[Opening Data section]
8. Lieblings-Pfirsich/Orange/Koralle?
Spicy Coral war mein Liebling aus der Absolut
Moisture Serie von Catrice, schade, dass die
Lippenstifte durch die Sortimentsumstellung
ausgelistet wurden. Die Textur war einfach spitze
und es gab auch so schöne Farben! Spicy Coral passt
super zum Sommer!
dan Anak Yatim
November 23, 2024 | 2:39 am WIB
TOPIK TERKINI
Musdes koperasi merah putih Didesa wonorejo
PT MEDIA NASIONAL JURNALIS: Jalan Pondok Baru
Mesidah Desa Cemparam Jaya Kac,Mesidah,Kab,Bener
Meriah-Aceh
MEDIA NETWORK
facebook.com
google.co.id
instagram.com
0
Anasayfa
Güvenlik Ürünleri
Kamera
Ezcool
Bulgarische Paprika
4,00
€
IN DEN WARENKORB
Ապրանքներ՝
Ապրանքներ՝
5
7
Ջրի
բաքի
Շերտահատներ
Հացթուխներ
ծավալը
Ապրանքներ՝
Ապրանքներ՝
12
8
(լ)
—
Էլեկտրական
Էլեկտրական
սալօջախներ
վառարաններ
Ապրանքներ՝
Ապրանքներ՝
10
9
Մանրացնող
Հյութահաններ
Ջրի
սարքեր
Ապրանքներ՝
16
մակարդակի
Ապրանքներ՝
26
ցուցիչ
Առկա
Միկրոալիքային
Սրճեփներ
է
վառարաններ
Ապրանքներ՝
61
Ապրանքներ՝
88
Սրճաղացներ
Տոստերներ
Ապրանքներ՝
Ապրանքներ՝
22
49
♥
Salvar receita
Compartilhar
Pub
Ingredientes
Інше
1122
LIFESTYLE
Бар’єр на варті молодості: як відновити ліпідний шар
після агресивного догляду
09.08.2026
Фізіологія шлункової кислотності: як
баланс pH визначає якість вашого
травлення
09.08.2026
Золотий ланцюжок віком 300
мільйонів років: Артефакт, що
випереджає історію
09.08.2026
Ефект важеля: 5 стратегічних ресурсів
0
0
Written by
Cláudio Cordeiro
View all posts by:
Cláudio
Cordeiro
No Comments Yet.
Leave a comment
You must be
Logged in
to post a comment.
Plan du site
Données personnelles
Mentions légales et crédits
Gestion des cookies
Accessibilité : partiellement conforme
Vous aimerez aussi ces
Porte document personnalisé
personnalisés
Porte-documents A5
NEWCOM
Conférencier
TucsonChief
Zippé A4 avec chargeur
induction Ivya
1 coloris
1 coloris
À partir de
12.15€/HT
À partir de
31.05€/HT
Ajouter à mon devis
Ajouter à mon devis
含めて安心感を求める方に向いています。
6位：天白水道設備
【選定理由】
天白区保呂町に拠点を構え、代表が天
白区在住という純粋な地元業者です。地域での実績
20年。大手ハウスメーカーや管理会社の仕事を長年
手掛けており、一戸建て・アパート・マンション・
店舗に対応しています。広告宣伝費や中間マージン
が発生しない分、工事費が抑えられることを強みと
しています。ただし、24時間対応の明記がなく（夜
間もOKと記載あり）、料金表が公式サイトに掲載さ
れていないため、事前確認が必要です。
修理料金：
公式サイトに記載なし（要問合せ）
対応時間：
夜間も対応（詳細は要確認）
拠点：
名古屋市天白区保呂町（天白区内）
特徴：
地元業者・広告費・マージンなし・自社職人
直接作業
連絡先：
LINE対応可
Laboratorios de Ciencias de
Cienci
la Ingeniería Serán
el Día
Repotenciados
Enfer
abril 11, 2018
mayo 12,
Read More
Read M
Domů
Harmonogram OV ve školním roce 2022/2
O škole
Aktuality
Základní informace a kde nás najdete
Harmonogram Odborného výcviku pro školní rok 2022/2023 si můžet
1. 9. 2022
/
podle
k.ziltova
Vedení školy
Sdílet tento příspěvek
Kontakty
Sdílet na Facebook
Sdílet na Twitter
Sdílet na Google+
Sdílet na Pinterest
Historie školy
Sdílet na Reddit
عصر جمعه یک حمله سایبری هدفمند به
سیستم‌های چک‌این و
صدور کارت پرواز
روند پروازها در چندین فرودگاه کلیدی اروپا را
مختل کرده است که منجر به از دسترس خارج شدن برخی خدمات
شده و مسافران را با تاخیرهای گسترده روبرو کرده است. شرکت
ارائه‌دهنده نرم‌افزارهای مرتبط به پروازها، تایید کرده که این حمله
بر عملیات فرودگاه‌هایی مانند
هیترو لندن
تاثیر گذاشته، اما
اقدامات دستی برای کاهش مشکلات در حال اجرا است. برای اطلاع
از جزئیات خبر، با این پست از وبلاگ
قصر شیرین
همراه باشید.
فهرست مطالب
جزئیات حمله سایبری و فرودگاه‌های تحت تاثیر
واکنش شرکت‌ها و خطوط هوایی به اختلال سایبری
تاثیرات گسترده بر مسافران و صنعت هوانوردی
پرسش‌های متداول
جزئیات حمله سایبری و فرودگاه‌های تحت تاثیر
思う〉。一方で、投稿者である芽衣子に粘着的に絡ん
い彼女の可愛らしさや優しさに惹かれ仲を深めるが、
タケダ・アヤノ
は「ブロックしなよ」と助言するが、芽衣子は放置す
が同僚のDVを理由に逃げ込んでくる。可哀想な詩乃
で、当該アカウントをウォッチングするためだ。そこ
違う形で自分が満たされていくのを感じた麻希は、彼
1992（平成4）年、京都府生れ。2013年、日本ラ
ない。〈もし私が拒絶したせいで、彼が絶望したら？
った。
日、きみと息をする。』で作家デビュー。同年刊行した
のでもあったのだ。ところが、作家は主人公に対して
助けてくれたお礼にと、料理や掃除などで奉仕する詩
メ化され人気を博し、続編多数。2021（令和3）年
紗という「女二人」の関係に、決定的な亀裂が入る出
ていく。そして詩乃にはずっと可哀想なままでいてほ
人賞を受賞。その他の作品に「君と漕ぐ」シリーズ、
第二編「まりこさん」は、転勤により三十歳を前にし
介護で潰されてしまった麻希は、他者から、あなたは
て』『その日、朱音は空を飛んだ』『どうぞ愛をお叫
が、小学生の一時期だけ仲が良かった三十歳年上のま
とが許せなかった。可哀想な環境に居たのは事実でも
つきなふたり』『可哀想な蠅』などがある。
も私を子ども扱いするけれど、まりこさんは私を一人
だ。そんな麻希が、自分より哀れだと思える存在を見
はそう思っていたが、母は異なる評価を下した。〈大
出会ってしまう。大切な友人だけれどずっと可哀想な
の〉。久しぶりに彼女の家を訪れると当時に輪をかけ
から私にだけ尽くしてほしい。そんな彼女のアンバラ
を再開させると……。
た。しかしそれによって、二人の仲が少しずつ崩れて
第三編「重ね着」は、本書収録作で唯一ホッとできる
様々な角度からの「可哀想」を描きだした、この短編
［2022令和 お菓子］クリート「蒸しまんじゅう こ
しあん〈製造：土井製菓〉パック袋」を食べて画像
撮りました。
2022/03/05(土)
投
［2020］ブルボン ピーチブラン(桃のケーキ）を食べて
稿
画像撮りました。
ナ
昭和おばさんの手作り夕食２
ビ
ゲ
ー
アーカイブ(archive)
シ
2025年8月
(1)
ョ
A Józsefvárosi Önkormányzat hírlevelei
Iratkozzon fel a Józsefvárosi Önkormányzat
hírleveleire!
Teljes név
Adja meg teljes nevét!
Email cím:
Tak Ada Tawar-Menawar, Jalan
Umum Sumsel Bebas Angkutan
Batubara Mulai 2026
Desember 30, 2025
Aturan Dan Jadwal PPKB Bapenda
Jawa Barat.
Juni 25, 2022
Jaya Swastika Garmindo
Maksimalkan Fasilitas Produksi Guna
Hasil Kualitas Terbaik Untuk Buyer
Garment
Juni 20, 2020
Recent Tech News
[Closing Data section]
▶ _Work required_
Reproduce every line of the listing above verbatim, from the first line through the last.

▶ _Answer box_
8. Lieblings-Pfirsich/Orange/Koralle?
Spicy Coral war mein Liebling aus der Absolut
Moisture Serie von Catrice, schade, dass die
Lippenstifte durch die Sortimentsumstellung
ausgelistet wurden. Die Textur war einfach spitze
und es gab auch so schöne Farben! Spicy Coral passt
super zum Sommer!
dan Anak Yatim
November 23, 2024 | 2:39 am WIB
TOPIK TERKINI
Musdes koperasi merah putih Didesa wonorejo
PT MEDIA NASIONAL JURNALIS: Jalan Pondok Baru
Mesidah Desa Cemparam Jaya Kac,Mesidah,Kab,Bener
Meriah-Aceh
MEDIA NETWORK
facebook.com
google.co.id
instagram.com
0
Anasayfa
Güvenlik Ürünleri
Kamera
Ezcool
Bulgarische Paprika
4,00
€
IN DEN WARENKORB
Ապրանքներ՝
Ապրանքներ՝
5
7
Ջրի
բաքի
Շերտահատներ
Հացթուխներ
ծավալը
Ապրանքներ՝
Ապրանքներ՝
12
8
(լ)
—
Էլեկտրական
Էլեկտրական
սալօջախներ
վառարաններ
Ապրանքներ՝
Ապրանքներ՝
10
9
Մանրացնող
Հյութահաններ
Ջրի
սարքեր
Ապրանքներ՝
16
մակարդակի
Ապրանքներ՝
26
ցուցիչ
Առկա
Միկրոալիքային
Սրճեփներ
է
վառարաններ
Ապրանքներ՝
61
Ապրանքներ՝
88
Սրճաղացներ
Տոստերներ
Ապրանքներ՝
Ապրանքներ՝
22
49
♥
Salvar receita
Compartilhar
Pub
Ingredientes
Інше
1122
LIFESTYLE
Бар’єр на варті молодості: як відновити ліпідний шар
після агресивного догляду
09.08.2026
Фізіологія шлункової кислотності: як
баланс pH визначає якість вашого
травлення
09.08.2026
Золотий ланцюжок віком 300
мільйонів років: Артефакт, що
випереджає історію
09.08.2026
Ефект важеля: 5 стратегічних ресурсів
0
0
Written by
Cláudio Cordeiro
View all posts by:
Cláudio
Cordeiro
No Comments Yet.
Leave a comment
You must be
Logged in
to post a comment.
Plan du site
Données personnelles
Mentions légales et crédits
Gestion des cookies
Accessibilité : partiellement conforme
Vous aimerez aussi ces
Porte document personnalisé
personnalisés
Porte-documents A5
NEWCOM
Conférencier
TucsonChief
Zippé A4 avec chargeur
induction Ivya
1 coloris
1 coloris
À partir de
12.15€/HT
À partir de
31.05€/HT
Ajouter à mon devis
Ajouter à mon devis
含めて安心感を求める方に向いています。
6位：天白水道設備
【選定理由】
天白区保呂町に拠点を構え、代表が天
白区在住という純粋な地元業者です。地域での実績
20年。大手ハウスメーカーや管理会社の仕事を長年
手掛けており、一戸建て・アパート・マンション・
店舗に対応しています。広告宣伝費や中間マージン
が発生しない分、工事費が抑えられることを強みと
しています。ただし、24時間対応の明記がなく（夜
間もOKと記載あり）、料金表が公式サイトに掲載さ
れていないため、事前確認が必要です。
修理料金：
公式サイトに記載なし（要問合せ）
対応時間：
夜間も対応（詳細は要確認）
拠点：
名古屋市天白区保呂町（天白区内）
特徴：
地元業者・広告費・マージンなし・自社職人
直接作業
連絡先：
LINE対応可
Laboratorios de Ciencias de
Cienci
la Ingeniería Serán
el Día
Repotenciados
Enfer
abril 11, 2018
mayo 12,
Read More
Read M
Domů
Harmonogram OV ve školním roce 2022/2
O škole
Aktuality
Základní informace a kde nás najdete
Harmonogram Odborného výcviku pro školní rok 2022/2023 si můžet
1. 9. 2022
/
podle
k.ziltova
Vedení školy
Sdílet tento příspěvek
Kontakty
Sdílet na Facebook
Sdílet na Twitter
Sdílet na Google+
Sdílet na Pinterest
Historie školy
Sdílet na Reddit
عصر جمعه یک حمله سایبری هدفمند به
سیستم‌های چک‌این و
صدور کارت پرواز
روند پروازها در چندین فرودگاه کلیدی اروپا را
مختل کرده است که منجر به از دسترس خارج شدن برخی خدمات
شده و مسافران را با تاخیرهای گسترده روبرو کرده است. شرکت
ارائه‌دهنده نرم‌افزارهای مرتبط به پروازها، تایید کرده که این حمله
بر عملیات فرودگاه‌هایی مانند
هیترو لندن
تاثیر گذاشته، اما
اقدامات دستی برای کاهش مشکلات در حال اجرا است. برای اطلاع
از جزئیات خبر، با این پست از وبلاگ
قصر شیرین
همراه باشید.
فهرست مطالب
جزئیات حمله سایبری و فرودگاه‌های تحت تاثیر
واکنش شرکت‌ها و خطوط هوایی به اختلال سایبری
تاثیرات گسترده بر مسافران و صنعت هوانوردی
پرسش‌های متداول
جزئیات حمله سایبری و فرودگاه‌های تحت تاثیر
思う〉。一方で、投稿者である芽衣子に粘着的に絡ん
い彼女の可愛らしさや優しさに惹かれ仲を深めるが、
タケダ・アヤノ
は「ブロックしなよ」と助言するが、芽衣子は放置す
が同僚のDVを理由に逃げ込んでくる。可哀想な詩乃
で、当該アカウントをウォッチングするためだ。そこ
違う形で自分が満たされていくのを感じた麻希は、彼
1992（平成4）年、京都府生れ。2013年、日本ラ
ない。〈もし私が拒絶したせいで、彼が絶望したら？
った。
日、きみと息をする。』で作家デビュー。同年刊行した
のでもあったのだ。ところが、作家は主人公に対して
助けてくれたお礼にと、料理や掃除などで奉仕する詩
メ化され人気を博し、続編多数。2021（令和3）年
紗という「女二人」の関係に、決定的な亀裂が入る出
ていく。そして詩乃にはずっと可哀想なままでいてほ
人賞を受賞。その他の作品に「君と漕ぐ」シリーズ、
第二編「まりこさん」は、転勤により三十歳を前にし
介護で潰されてしまった麻希は、他者から、あなたは
て』『その日、朱音は空を飛んだ』『どうぞ愛をお叫
が、小学生の一時期だけ仲が良かった三十歳年上のま
とが許せなかった。可哀想な環境に居たのは事実でも
つきなふたり』『可哀想な蠅』などがある。
も私を子ども扱いするけれど、まりこさんは私を一人
だ。そんな麻希が、自分より哀れだと思える存在を見
はそう思っていたが、母は異なる評価を下した。〈大
出会ってしまう。大切な友人だけれどずっと可哀想な
の〉。久しぶりに彼女の家を訪れると当時に輪をかけ
から私にだけ尽くしてほしい。そんな彼女のアンバラ
を再開させると……。
た。しかしそれによって、二人の仲が少しずつ崩れて
第三編「重ね着」は、本書収録作で唯一ホッとできる
様々な角度からの「可哀想」を描きだした、この短編
［2022令和 お菓子］クリート「蒸しまんじゅう こ
しあん〈製造：土井製菓〉パック袋」を食べて画像
撮りました。
2022/03/05(土)
投
［2020］ブルボン ピーチブラン(桃のケーキ）を食べて
稿
画像撮りました。
ナ
昭和おばさんの手作り夕食２
ビ
ゲ
ー
アーカイブ(archive)
シ
2025年8月
(1)
ョ
A Józsefvárosi Önkormányzat hírlevelei
Iratkozzon fel a Józsefvárosi Önkormányzat
hírleveleire!
Teljes név
Adja meg teljes nevét!
Email cím:
Tak Ada Tawar-Menawar, Jalan
Umum Sumsel Bebas Angkutan
Batubara Mulai 2026
Desember 30, 2025
Aturan Dan Jadwal PPKB Bapenda
Jawa Barat.
Juni 25, 2022
Jaya Swastika Garmindo
Maksimalkan Fasilitas Produksi Guna
Hasil Kualitas Terbaik Untuk Buyer
Garment
Juni 20, 2020
Recent Tech News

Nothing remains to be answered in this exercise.